EXERCISE DIRECTIONS →
Print only the lines from the top of the data through the line with "micrograph reveals a", both included, skipping every picture.

DATASET SECTION →

● ● ●

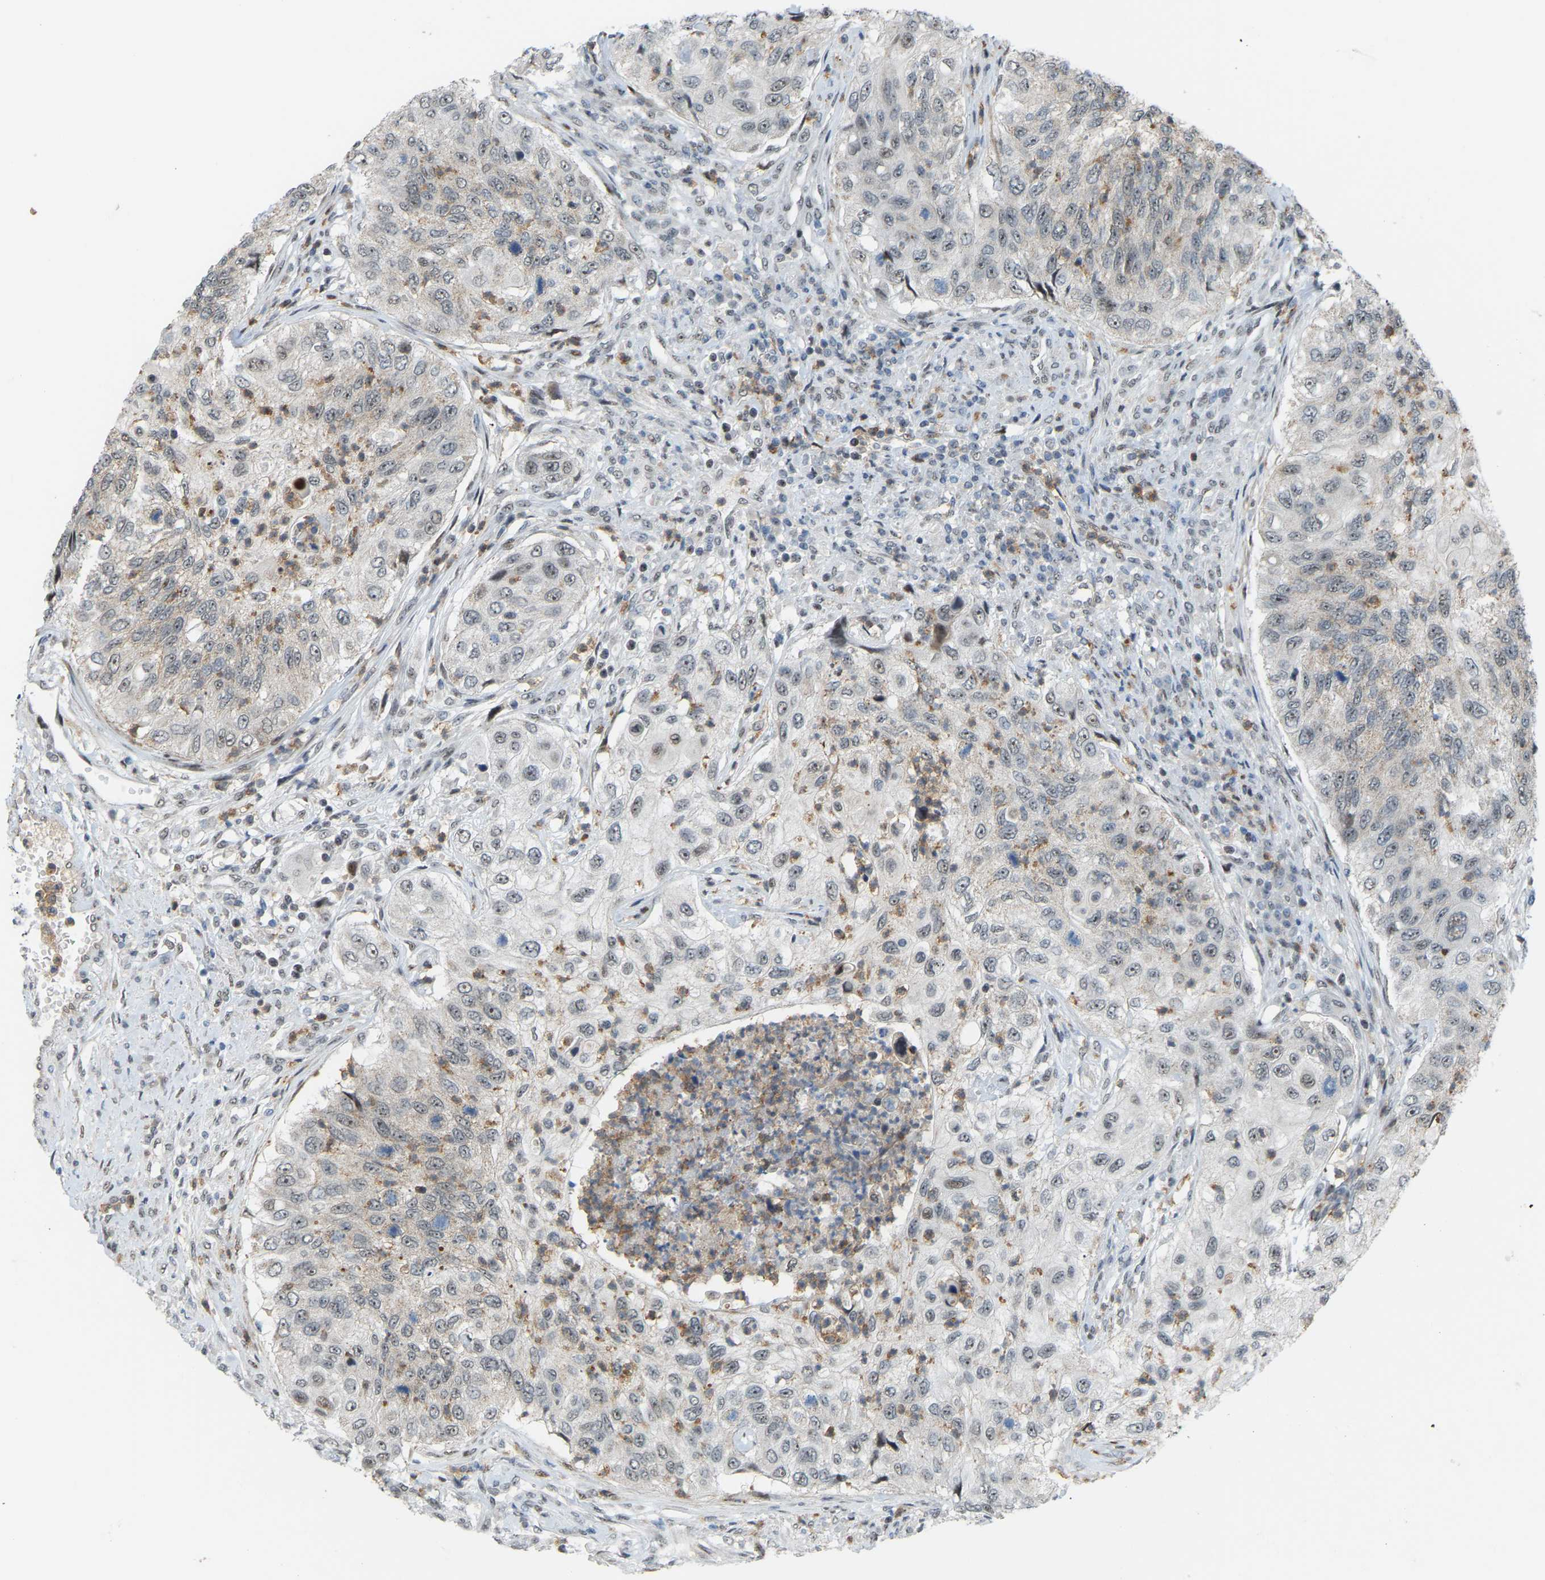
{"staining": {"intensity": "weak", "quantity": "<25%", "location": "cytoplasmic/membranous"}, "tissue": "urothelial cancer", "cell_type": "Tumor cells", "image_type": "cancer", "snomed": [{"axis": "morphology", "description": "Urothelial carcinoma, High grade"}, {"axis": "topography", "description": "Urinary bladder"}], "caption": "The photomicrograph shows no significant positivity in tumor cells of urothelial carcinoma (high-grade).", "gene": "CROT", "patient": {"sex": "female", "age": 60}}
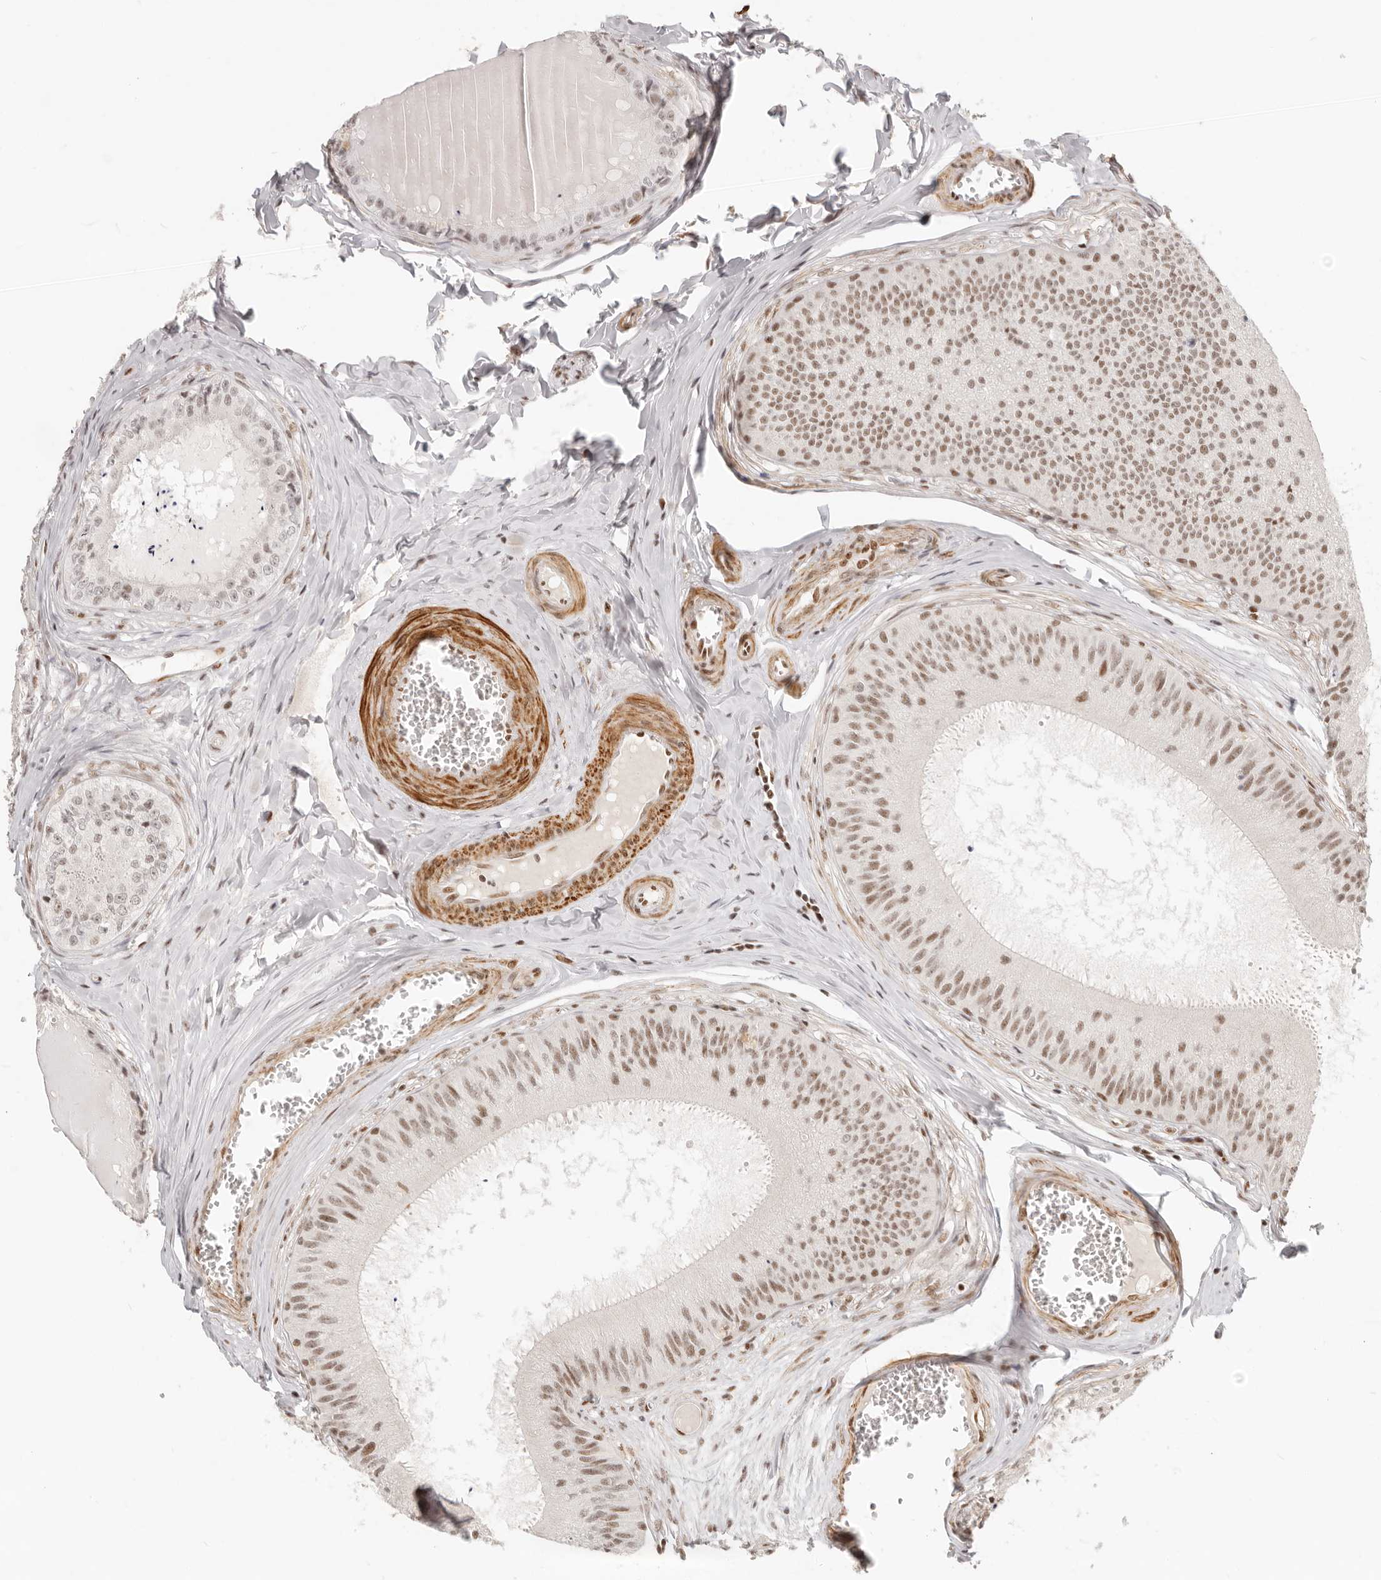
{"staining": {"intensity": "moderate", "quantity": ">75%", "location": "nuclear"}, "tissue": "epididymis", "cell_type": "Glandular cells", "image_type": "normal", "snomed": [{"axis": "morphology", "description": "Normal tissue, NOS"}, {"axis": "topography", "description": "Epididymis"}], "caption": "The micrograph reveals a brown stain indicating the presence of a protein in the nuclear of glandular cells in epididymis. (DAB (3,3'-diaminobenzidine) IHC, brown staining for protein, blue staining for nuclei).", "gene": "GABPA", "patient": {"sex": "male", "age": 31}}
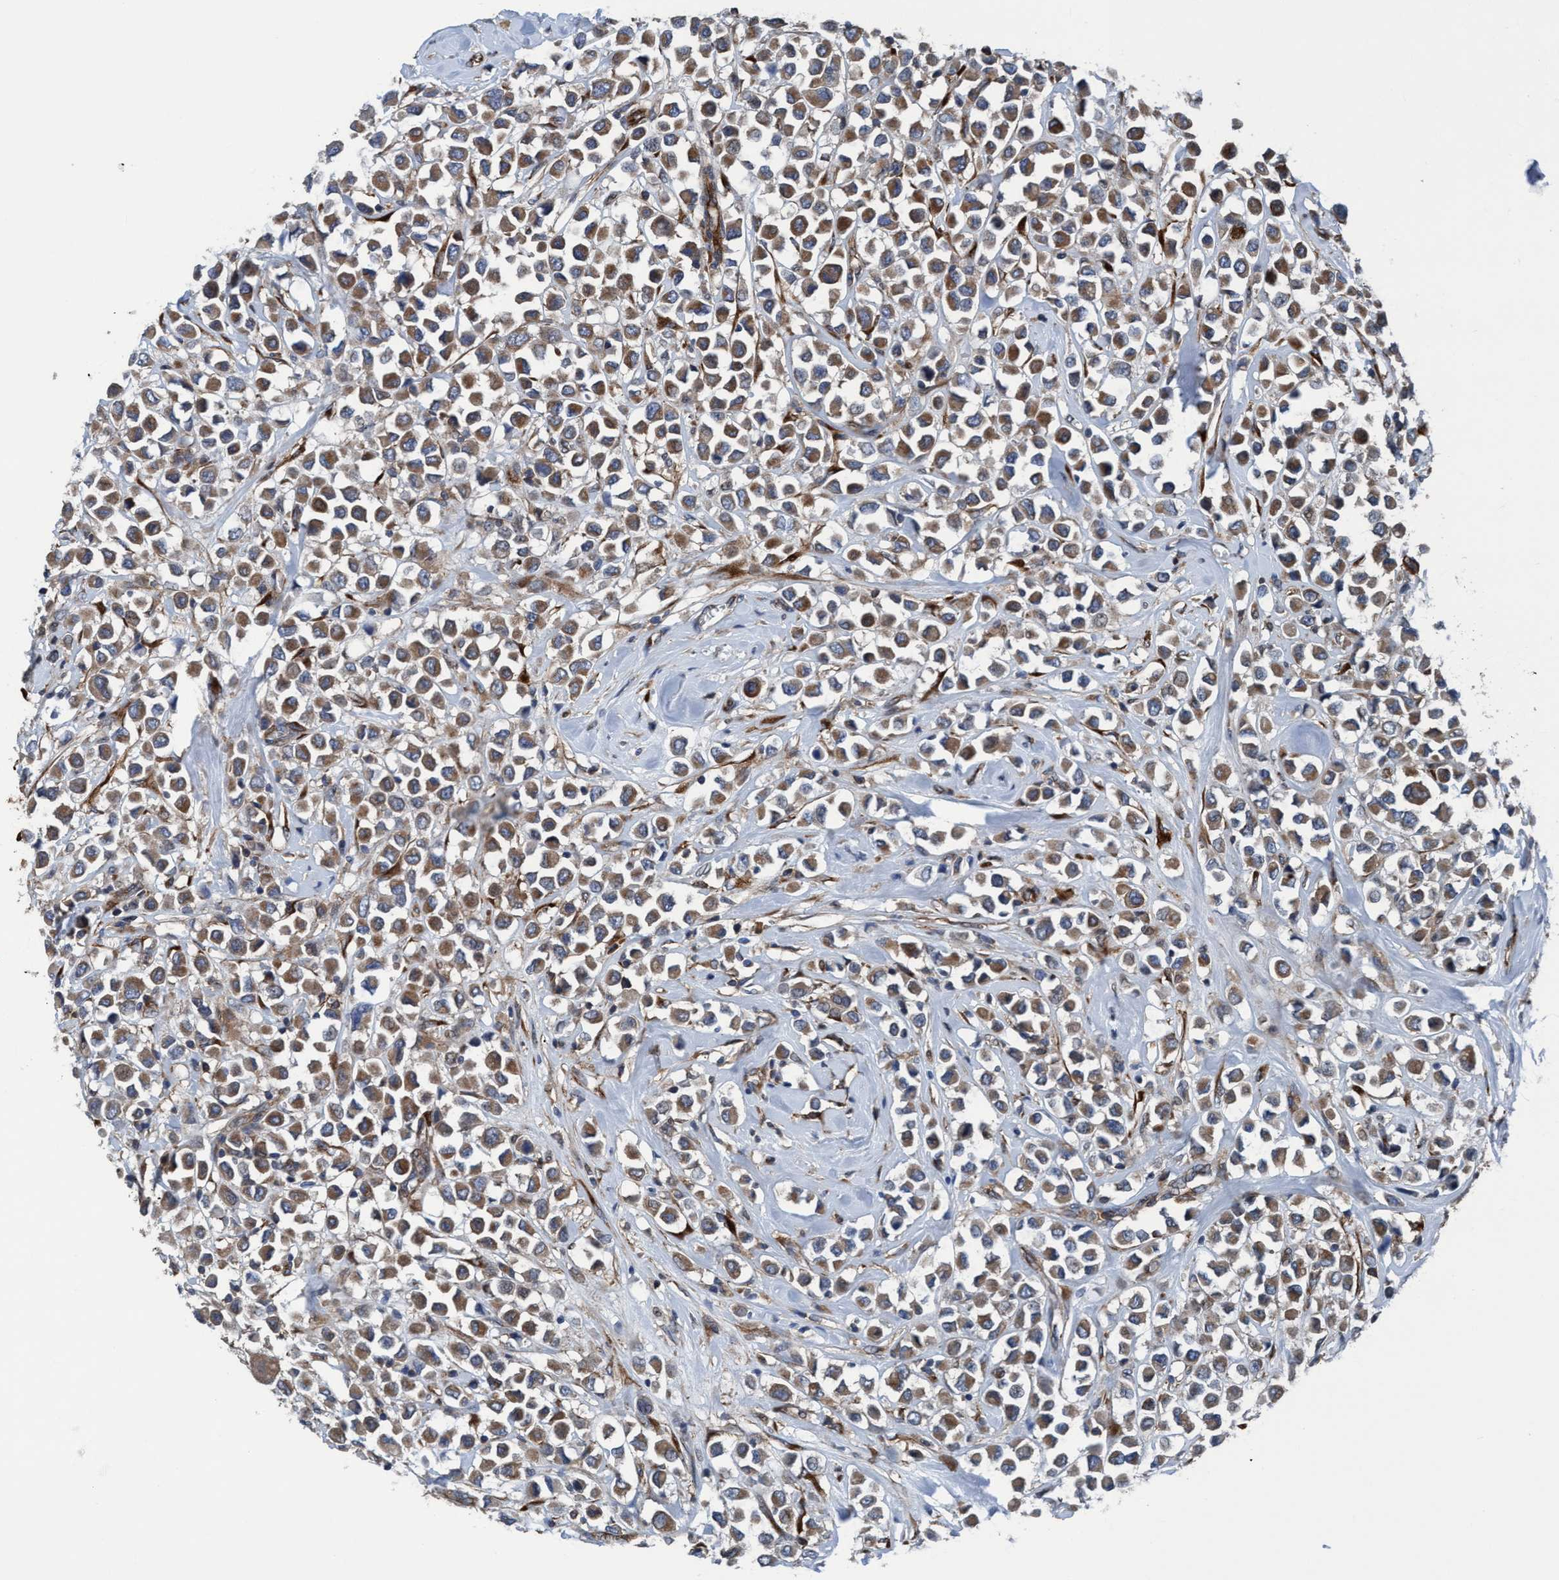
{"staining": {"intensity": "moderate", "quantity": ">75%", "location": "cytoplasmic/membranous"}, "tissue": "breast cancer", "cell_type": "Tumor cells", "image_type": "cancer", "snomed": [{"axis": "morphology", "description": "Duct carcinoma"}, {"axis": "topography", "description": "Breast"}], "caption": "Breast cancer (infiltrating ductal carcinoma) stained with a brown dye demonstrates moderate cytoplasmic/membranous positive positivity in approximately >75% of tumor cells.", "gene": "NMT1", "patient": {"sex": "female", "age": 61}}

● ● ●

RESULT →
{"staining": {"intensity": "weak", "quantity": "<25%", "location": "cytoplasmic/membranous"}, "tissue": "urothelial cancer", "cell_type": "Tumor cells", "image_type": "cancer", "snomed": [{"axis": "morphology", "description": "Urothelial carcinoma, High grade"}, {"axis": "topography", "description": "Urinary bladder"}], "caption": "The photomicrograph shows no significant positivity in tumor cells of urothelial carcinoma (high-grade).", "gene": "CROT", "patient": {"sex": "female", "age": 60}}
{"staining": {"intensity": "moderate", "quantity": ">75%", "location": "nuclear"}, "tissue": "epididymis", "cell_type": "Glandular cells", "image_type": "normal", "snomed": [{"axis": "morphology", "description": "Normal tissue, NOS"}, {"axis": "topography", "description": "Epididymis"}], "caption": "The micrograph reveals a brown stain indicating the presence of a protein in the nuclear of glandular cells in epididymis. (DAB (3,3'-diaminobenzidine) IHC, brown staining for protein, blue staining for nuclei).", "gene": "GABPA", "patient": {"sex": "male", "age": 31}}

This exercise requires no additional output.